Specialization sets a firm
apart from competitors. For example, she notes that ambulatory-care experts at
Marshall Erdman offer a complete turnkey product, including in-house
fabrication of components. EDAW analyzes clients' land holdings to find value
in underutilized properties. BSW International specializes in providing
high-volume, repetitive designs for fast-growing clients such as
Wal-Mart.
"Only one thing really
matters to clients: They must reduce their risk and maximize their return. To
the extent that they can, they'll hire the best in whatever it is that they
perceive they need," Flynn-Heapes
says.
Most firms find that the types
of work in which they have the most expertise is, not surprisingly, their most
profitable, she observes.
By
sprinkling the book with illustrations from the industries, Flynn-Heapes
demonstrates that in many respects the business requirements of architecture
and engineering firms are no different that those in other fields. Veteran A/E
marketers will understand this, but it is easy for others in the field to lose
sight of.
Flynn-Heapes does not
believe that bigger is necessarily better.

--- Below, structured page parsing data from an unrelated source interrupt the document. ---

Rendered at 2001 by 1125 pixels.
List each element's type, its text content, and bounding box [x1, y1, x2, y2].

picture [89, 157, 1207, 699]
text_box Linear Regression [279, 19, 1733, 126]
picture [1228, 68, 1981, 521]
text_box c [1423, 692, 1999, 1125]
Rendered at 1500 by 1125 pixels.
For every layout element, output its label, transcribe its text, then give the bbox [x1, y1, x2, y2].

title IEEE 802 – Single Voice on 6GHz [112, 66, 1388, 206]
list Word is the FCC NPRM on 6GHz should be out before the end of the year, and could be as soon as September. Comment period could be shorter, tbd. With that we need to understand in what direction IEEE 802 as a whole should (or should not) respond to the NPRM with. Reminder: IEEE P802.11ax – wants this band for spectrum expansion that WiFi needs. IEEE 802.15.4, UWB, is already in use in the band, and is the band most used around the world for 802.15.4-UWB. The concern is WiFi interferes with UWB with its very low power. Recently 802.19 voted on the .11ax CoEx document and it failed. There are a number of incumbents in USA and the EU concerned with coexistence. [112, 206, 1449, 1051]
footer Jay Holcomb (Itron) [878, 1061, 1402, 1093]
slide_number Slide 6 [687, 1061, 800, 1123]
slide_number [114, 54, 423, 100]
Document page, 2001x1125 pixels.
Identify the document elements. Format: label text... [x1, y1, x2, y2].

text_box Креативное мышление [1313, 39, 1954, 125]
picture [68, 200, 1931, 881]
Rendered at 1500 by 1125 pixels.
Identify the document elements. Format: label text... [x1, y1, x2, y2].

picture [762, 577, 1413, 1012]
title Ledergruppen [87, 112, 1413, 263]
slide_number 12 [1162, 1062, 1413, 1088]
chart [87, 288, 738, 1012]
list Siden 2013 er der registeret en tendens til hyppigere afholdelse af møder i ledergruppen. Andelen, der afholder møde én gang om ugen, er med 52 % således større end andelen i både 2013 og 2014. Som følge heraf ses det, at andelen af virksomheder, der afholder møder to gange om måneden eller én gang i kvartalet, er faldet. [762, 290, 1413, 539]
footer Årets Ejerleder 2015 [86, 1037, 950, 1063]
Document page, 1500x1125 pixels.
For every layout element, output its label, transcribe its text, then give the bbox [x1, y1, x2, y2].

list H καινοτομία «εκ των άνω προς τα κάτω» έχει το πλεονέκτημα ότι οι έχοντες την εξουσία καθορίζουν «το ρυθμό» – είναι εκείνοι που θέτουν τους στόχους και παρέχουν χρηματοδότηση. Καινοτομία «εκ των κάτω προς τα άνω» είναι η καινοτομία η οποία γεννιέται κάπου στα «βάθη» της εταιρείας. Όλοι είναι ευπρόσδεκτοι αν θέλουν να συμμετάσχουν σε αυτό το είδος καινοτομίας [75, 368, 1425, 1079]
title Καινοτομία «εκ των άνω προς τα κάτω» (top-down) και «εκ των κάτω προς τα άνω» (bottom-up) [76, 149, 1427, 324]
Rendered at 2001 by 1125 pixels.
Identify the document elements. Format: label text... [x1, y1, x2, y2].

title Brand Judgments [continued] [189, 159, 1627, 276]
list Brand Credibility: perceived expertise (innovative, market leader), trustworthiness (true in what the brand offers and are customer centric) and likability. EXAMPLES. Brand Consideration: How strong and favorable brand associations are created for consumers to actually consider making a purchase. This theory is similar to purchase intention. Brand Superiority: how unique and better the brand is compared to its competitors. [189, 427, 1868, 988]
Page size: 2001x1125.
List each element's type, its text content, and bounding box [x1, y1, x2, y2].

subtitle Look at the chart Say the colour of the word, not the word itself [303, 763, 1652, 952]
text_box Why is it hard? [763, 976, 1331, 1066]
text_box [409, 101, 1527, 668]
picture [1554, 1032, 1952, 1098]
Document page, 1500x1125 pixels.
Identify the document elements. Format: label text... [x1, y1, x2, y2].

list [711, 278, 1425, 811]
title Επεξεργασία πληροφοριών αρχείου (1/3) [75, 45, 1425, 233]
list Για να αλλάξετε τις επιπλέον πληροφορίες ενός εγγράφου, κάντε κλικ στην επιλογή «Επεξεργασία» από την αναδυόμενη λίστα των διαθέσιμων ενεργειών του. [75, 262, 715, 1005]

The obsession with size is
illustrated by one of the most frequent initial questions asked when attendees
at an industry meeting greet each other: "How big is your
firm?"
A recent informal poll
indicated that more than 60 percent of large firms have a net profit of less
than 10 percent, while returns for smaller, well-focused firms typically are in
the 20 percent range, she says.
In
addition to its provocative nature, Flynn-Heapes says she selected the title
Creating Wealth to challenge the A/E industry to think about a subject that
does not get the attention it
should.
One particularly insidious
consequence of this general failure emphasize long-term firm economic
viability, according to Flynn-Heapes, is that a high percentage of top
graduates of architecture and engineering firms are now opting for jobs in the
technology and entertainment fields.